控除対象外消費税額とは?
(生徒)消費税で「控除対象外消費税額」とは何でしょうか?
(Dr.K)なかなか難しい言葉を知っていますね。
(生徒)どういう場合に発生するのですか?
(Dr.K)まず概要からお話しましょう。
消費税及び地方消費税の処理について税抜経理方式を採用している場合に発生します。例えば売上の中に課税売上高と非課税売上高がありますと、消費税では、課税売上高に対する消費税及び地方消費税しか控除できません。
(生徒)どのような計算をするのですか?
(Dr.K)課税期間の課税売上高が一定金額を超える場合または課税売上割合が一定割合未満の場合に発生します。
(生徒)課税売上割合とはなんですか?
(Dr.K)課税期間中の総売上高(税抜き)に占める同期間中の課税売上高(税抜き)の割合を言います。
一つ注意して頂きたいのは、総売上高と課税売上高の双方に、輸出取引等の免税売上高が含まれることです。
(生徒)どうしてですか?
(Dr.K)課税取引を広く解釈すると、狭い意味での課税取引と輸出免税取引に区分できます。
消費税がかからない課税取引が輸出免税取引なのです。
(生徒)だから分母と分子の両方に入るのですね。わかりました。
(Dr.K)それでは、具体的にお話しましょう。
課税売上高が5億円以下で、かつ、課税売上割合が95%以上であれば全額控除してもよろしいでしょう。
問題は控除対象外消費税額が資産の場合に発生することがあります。
即ち課税売上割合が80%未満である課税期間中に購入した固定資産で、控除対象外消費税額等の金額が20万円以上の場合が要注意なのです。
(生徒)と言いますと?
(Dr.K)控除対象外消費税額等の金額が20万円以上とは、例えば、課税売上割合が40%、500万円の固定資産を購入したときは、
500万円×8%=40万円(=消費税額)
40万円×40%=16万円(=控除対象消費税額、
その事業年度の損金の額に算入できます)
40万円×60%=24万円(=控除対象外消費税額)
24万円≧20万円←控除対象外消費税額等の金額が20万円以上のため、その事業年度の損金の額に算入できません。

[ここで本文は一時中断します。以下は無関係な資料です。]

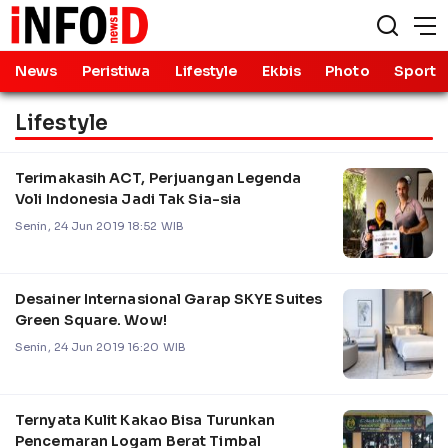
News
Peristiwa
Lifestyle
Ekbis
Photo
Sport
Lifestyle
Terimakasih ACT, Perjuangan Legenda
Voli Indonesia Jadi Tak Sia-sia
Senin, 24 Jun 2019 18:52 WIB
Desainer Internasional Garap SKYE Suites
Green Square. Wow!
Senin, 24 Jun 2019 16:20 WIB
Ternyata Kulit Kakao Bisa Turunkan
Pencemaran Logam Berat Timbal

この場合控除対象外消費税額等を「繰延消費税額等」として資産計上し、その金額を60か月に分割し、その事業年度の月数に相当する額を損金の額に算入します。(資産計上した最初の事業年度は、さらにその2分の1相当の金額だけを損金の額に算入します)
棚卸資産の場合は購入時に損金経理できますので注意して下さい。
(生徒)他に注意することはありませんか?
(Dr.K)そうそう資産以外の経費等は全額その事業年度の損金の額に算入します。
ただし、法人税での交際費等に該当するものについては、消費税と別の税金ですので法人税の申告書上では、「交際費等に係る控除対象外消費税の額」として別に加算計上することもありますよ。注意して下さい。